Ferrari F12tdf: the F12 Berlinetta gone bonkers
The F12 Speciale we were waiting for is called the Ferrari F12tdf in homage to legendary Tour de France endurance car race of the 1950s
A lightweight Ferrari F12 Speciale always seemed a possibility, even though the mind-blowing performance served up by the standard car scarcely warranted it. The Ferrari F12tdf (Tour de France) is that car, a searing hardcore supercar named in homage to the endurance road race that Ferrari dominated in the 1950s and 60s.
The F12tdf uses the existing naturally aspirated 6.3-litre V12 as the standard Ferrari F12 Berlinetta, albeit with power uprated from 731bhp to 769bhp. That shaves two tenths of a second off the standard F12’s 0-62mph time (now 2.9 seconds), while Ferrari claims a top speed ‘in excess of 211mph’.
Peak torque is up 15Nm to 705Nm, and is available from 6,750rpm. Impressively though, 80 per cent of this is available from just 2,500rpm – with the F12tdf redlining at 8,900rpm.
Not only can it accelerate as fast as a LaFerrari, it’ll stop as quickly, too. The one-piece brake callipers have been lifted from the £1m hypercar, and can stop the tdf from 124mph in just 121m.
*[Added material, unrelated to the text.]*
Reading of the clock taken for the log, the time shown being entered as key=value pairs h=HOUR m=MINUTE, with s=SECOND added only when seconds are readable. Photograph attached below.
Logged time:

The gearbox has been tweaked to make the ratios six per cent shorter and 30 per cent faster on the upshift. Downshifts are also quicker, with response rates improved by 40 per cent.
In terms of technical innovations, Ferrari engineers have installed a rear-wheel steering system to compensate the car’s natural tendency to oversteer. Known as the Virtual Short Wheelbase, it is integrated with the other vehicle control systems, which improves steering response and high-speed stability.
It’s 110kg lighter than the standard F12 thanks to a radical redesign of the body and extensive use of carbon fibre. From the front the F12tdf gets a lower, wider stance and sharp front splitter, as well as fins in the bumper and bonnet. There are slats in the rear haunches, too, helping double the car’s aerodynamic efficiency over the standard car.
The rear spoiler is now 60mm longer and 30mm higher, while the rear screen is more steeply raked. It now generates 230kg of downforce at 124mph – 107kg more than before. At the rear, there’s an active diffuser, with the same centrally-mounted foglight – inspired by the company’s F1 car.
Just 799 will be built, but prices have not yet been announced. That said, we’d expect a premium of at least £30,000 – meaning a price tag in the region of £275,000 seems likely. As ever, a few choice options could send this spiralling, well past the £300,000 mark.